The Role of the Interval Domain in Modern Exact Real Arithmetic

With Iztok Kavkler.

Abstract: The interval domain was proposed by Dana Scott as a domain-theoretic model for real numbers. It is a successful theoretical idea which also inspired a number of computational models for real numbers. However, current state-of-the-art implementations of real numbers, e.g., Mueller’s iRRAM and Lambov’s RealLib, do not seem to be based on the interval domain. In fact, their authors have observed that domain-theoretic concepts such as monotonicity of functions hinder efficiency of computation.

I will review the data structures and algorithms that are used in modern implementations of exact real arithmetic. They provide important insights, but some questions remain about what theoretical models support them, and how we can show them to be correct. It turns out that the correctness is not always clear, and that the good old interval domain still has a few tricks to offer.
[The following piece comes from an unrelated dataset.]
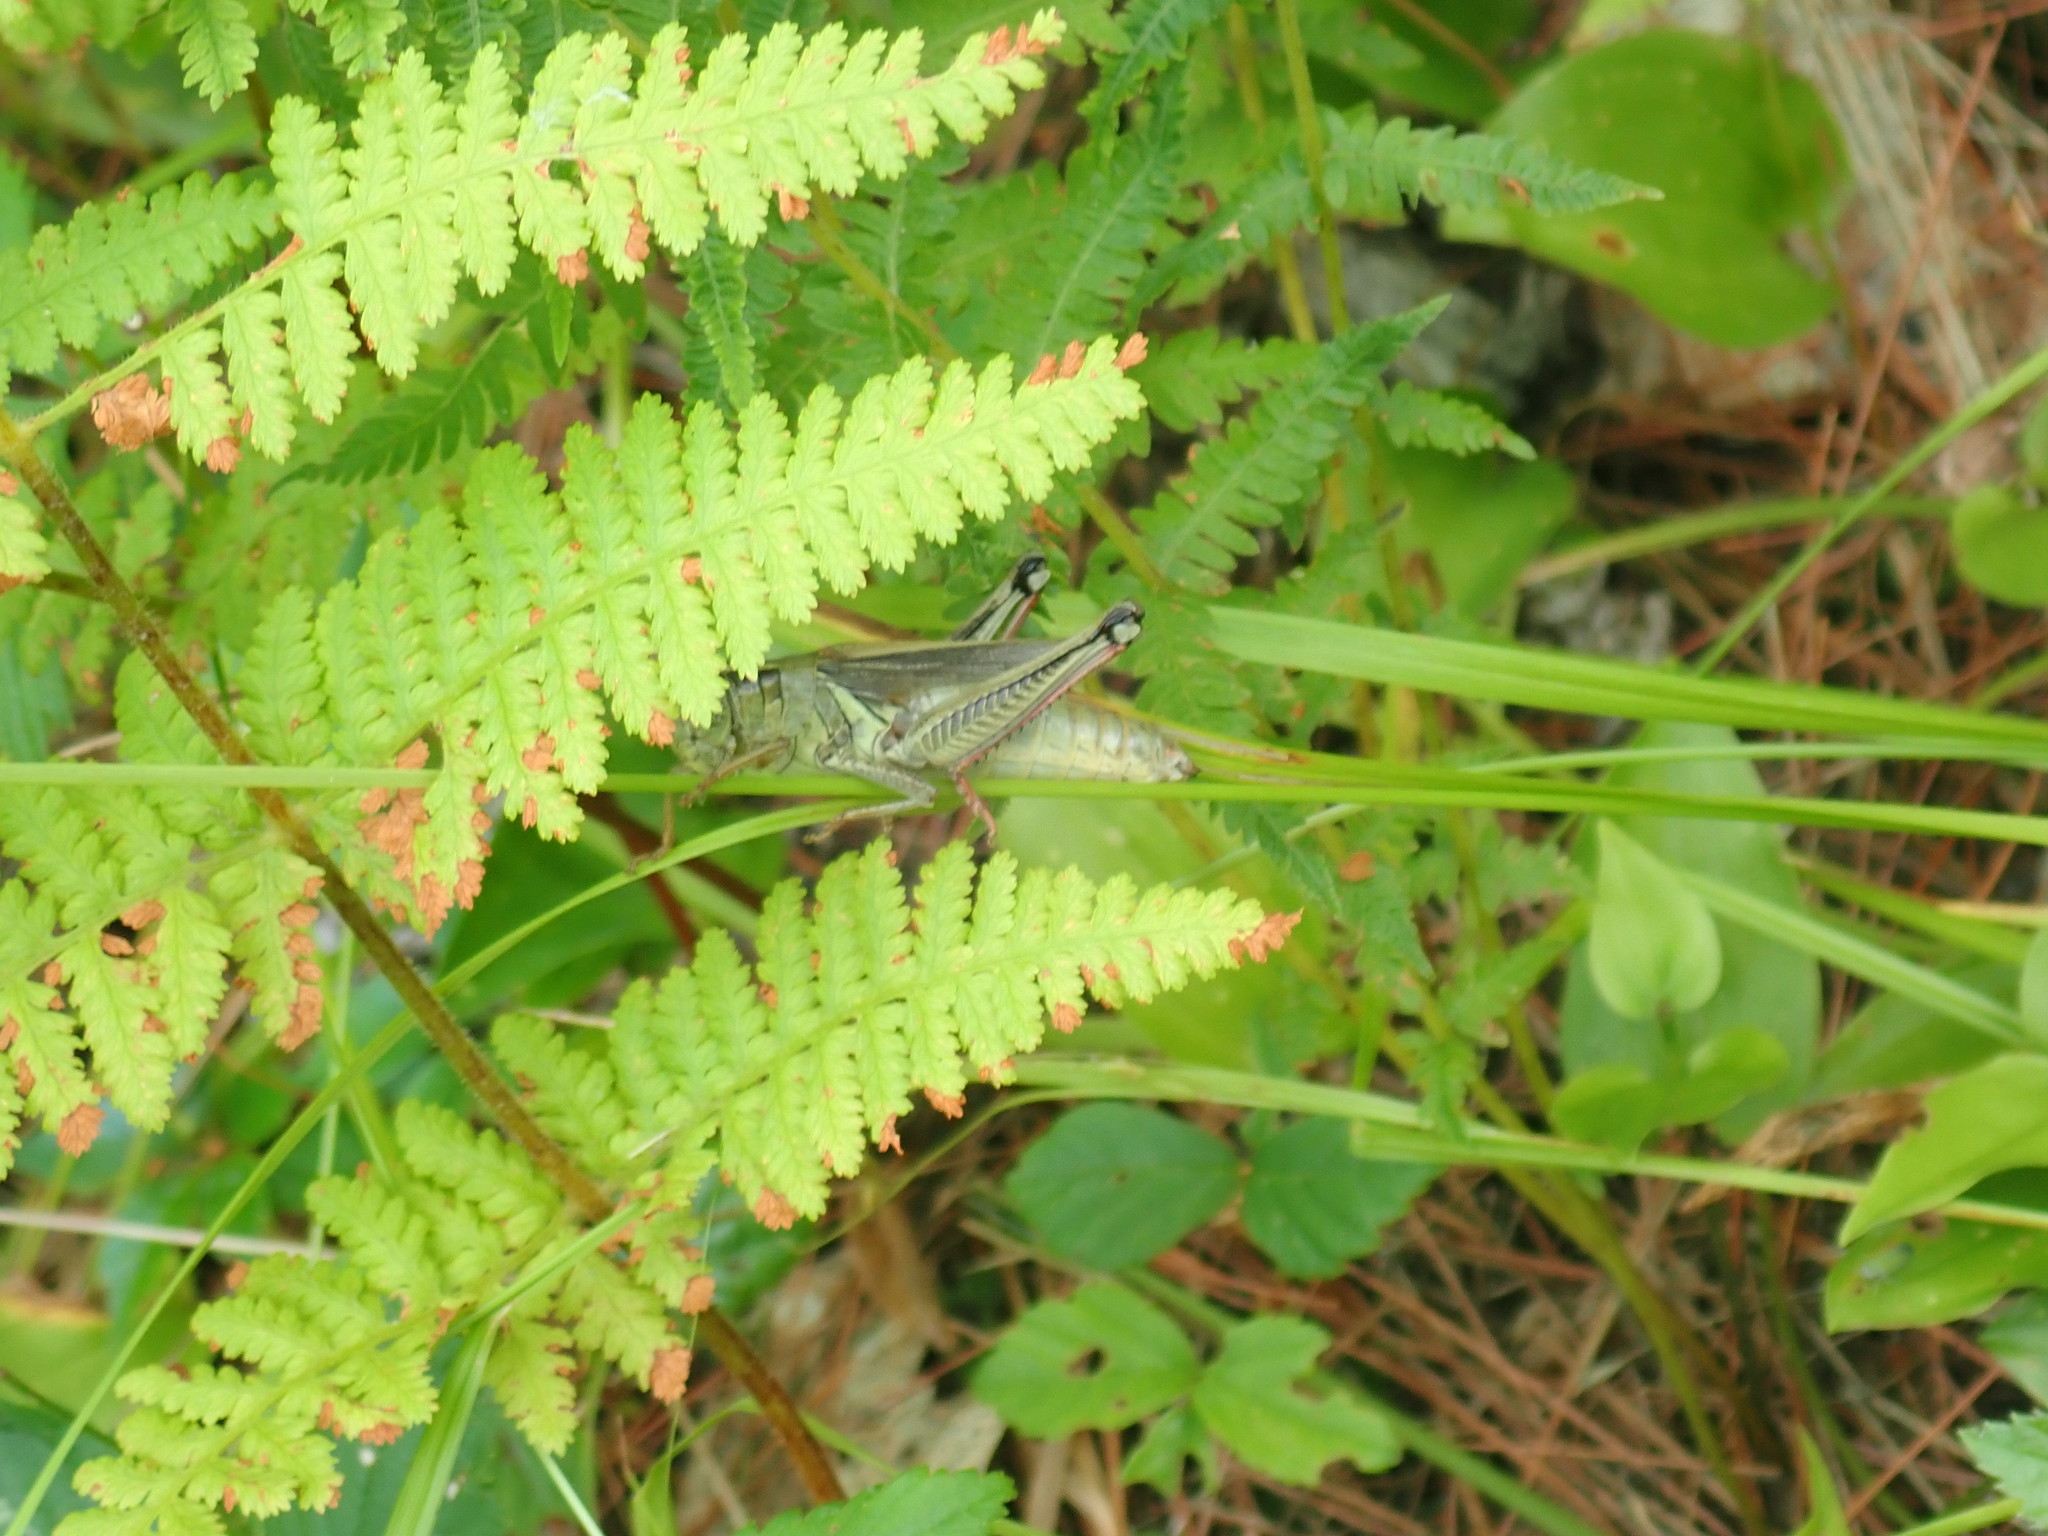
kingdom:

Download slides: domains8-slides.pdf

5 thoughts on “The Role of the Interval Domain in Modern Exact Real Arithmetic

  1. Look into:

    “Interval Constraint Plotting for Interactive Visual Exploration of Implicitly Defined Relations”
    T. Hickey, Z. Qiu, and M.H. van Emden Reliable Computing Vol. 6, No. 1, 2000, as part of a special issue on Reliable Geometric Computations, Van Emden did a bunch of interval constraint stuff on floats. Basically interval arithmetic explodes into large intervals too quickly so they used constraint solvers to turn the answers into sets of intervals.
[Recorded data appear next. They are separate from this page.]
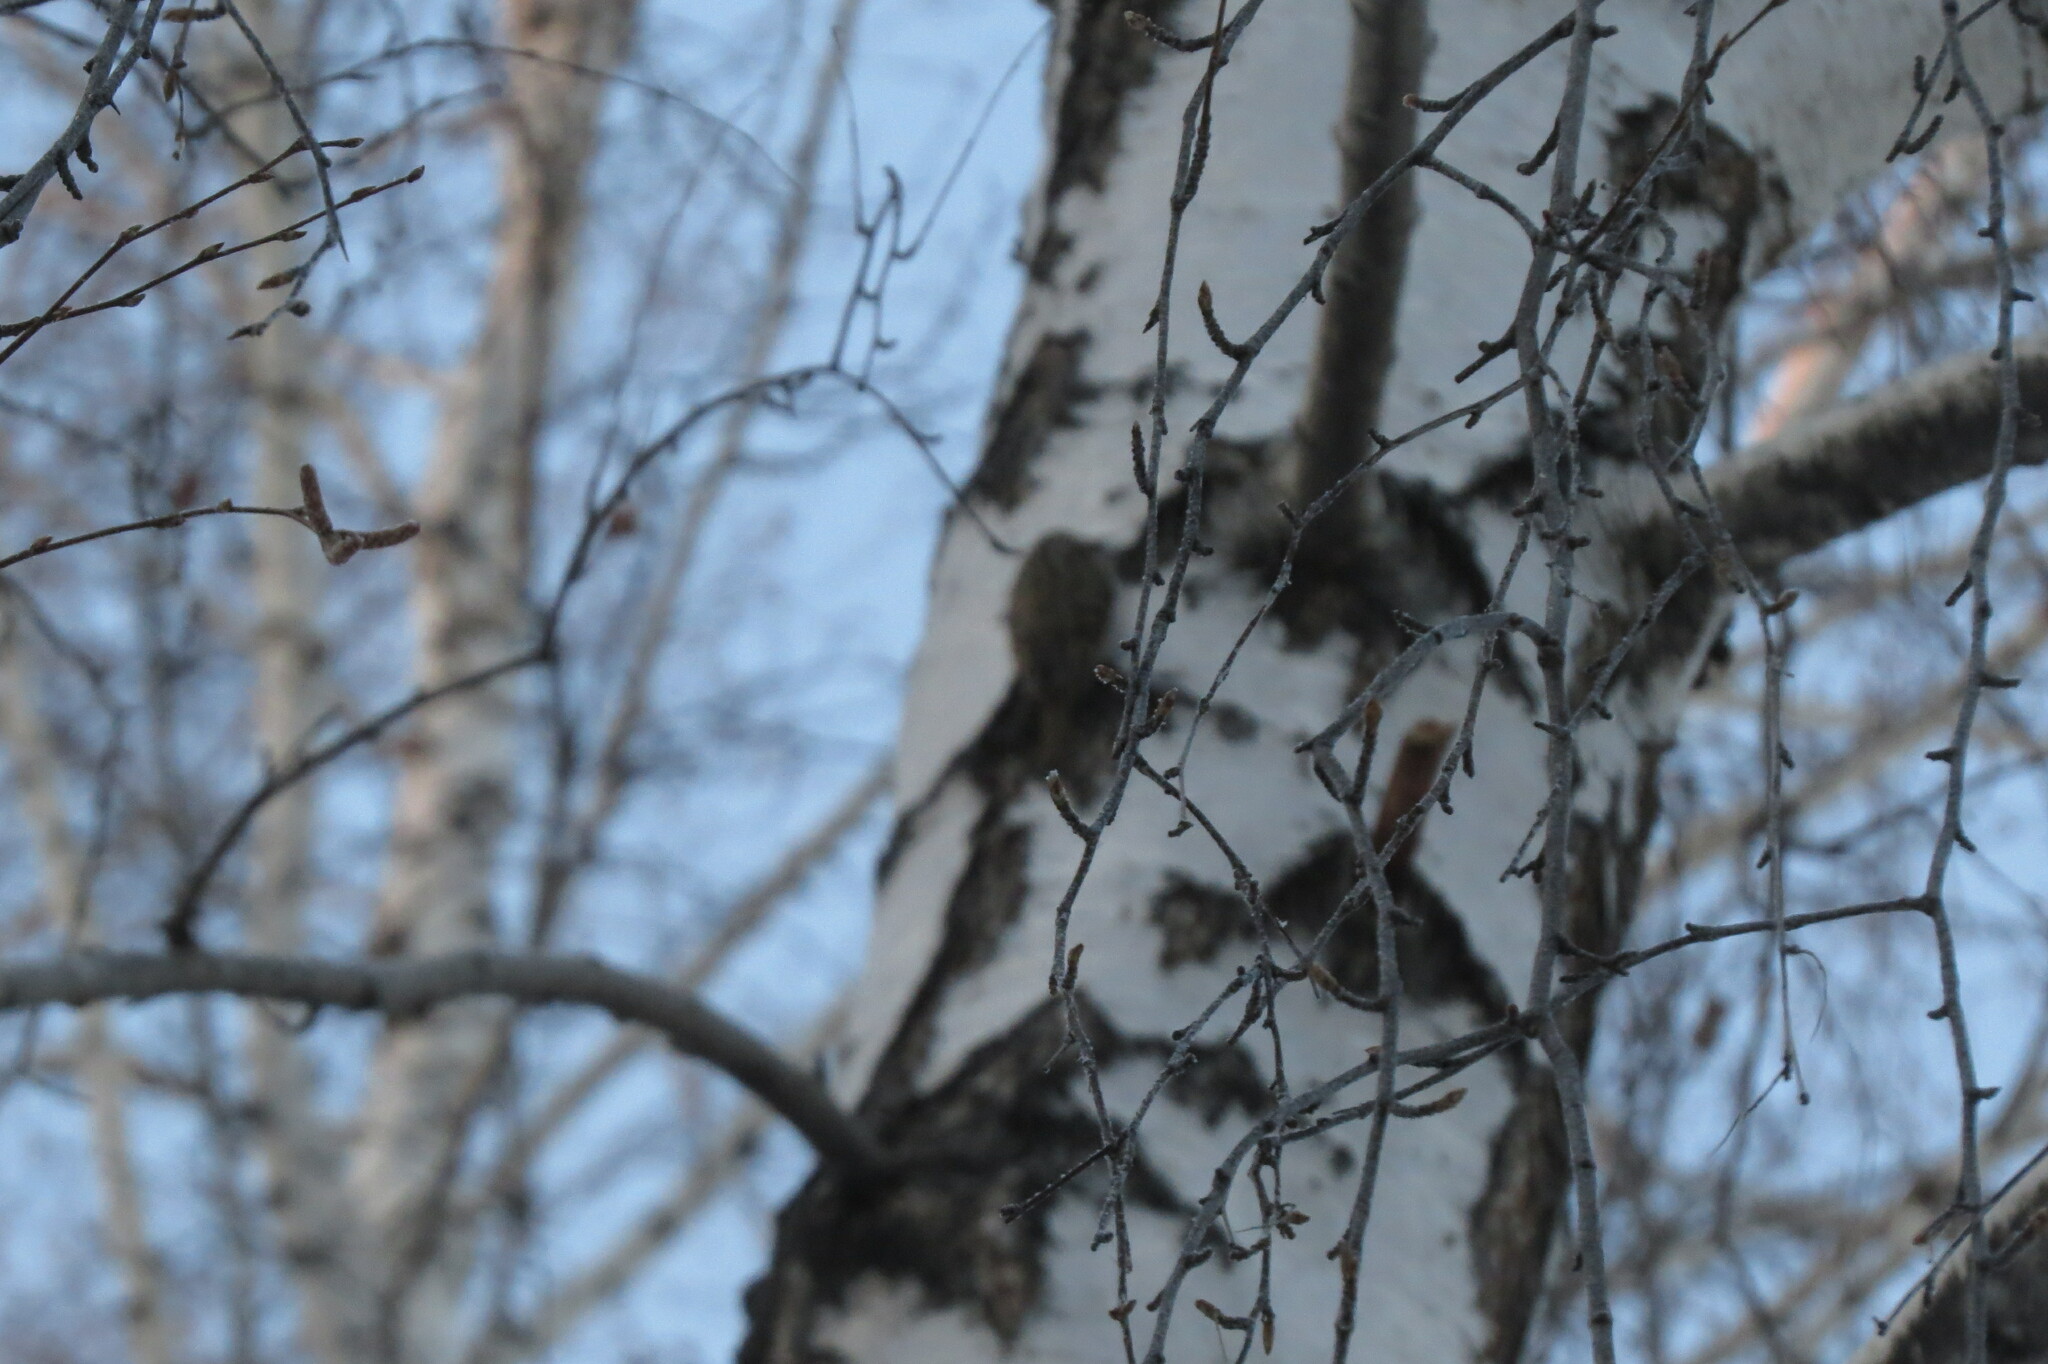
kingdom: Animalia
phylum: Chordata
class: Aves
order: Passeriformes
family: Certhiidae
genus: Certhia
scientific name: Certhia familiaris
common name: Eurasian treecreeper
    1. Thanks for the link. Let me just point out that what we are talking about here builds on top of the usual interval arithmetic. That is to say, an implementation of real numbers, as envisaged in the paper, is a kind of self-adapting interval arithmetic with arbitrary-precision floats.

  2. In addition to interval arithmetic, have you have a chance to look at Taylor models?

    These basically consist of the first n terms of a Taylor series and an interval to contain the slop and you can push the rounding error on the higher order coefficients into the interval. Berz and Makino have done a lot of work in this space.

    The advantage is that while the intervals expand, they are vastly smaller in this arrangement, and there exist tricks for reconditioning the Taylor model.

    I started to build a library in Haskell for working with these, but it used MPFR, which depended on GMP, and the Haskell MPFR bindings are broken due to internal changes/bug fixes in MPFR making it lean more heavily on the GMP allocator in a way that makes it incompatible with GHC’s rewiring of that very same allocator.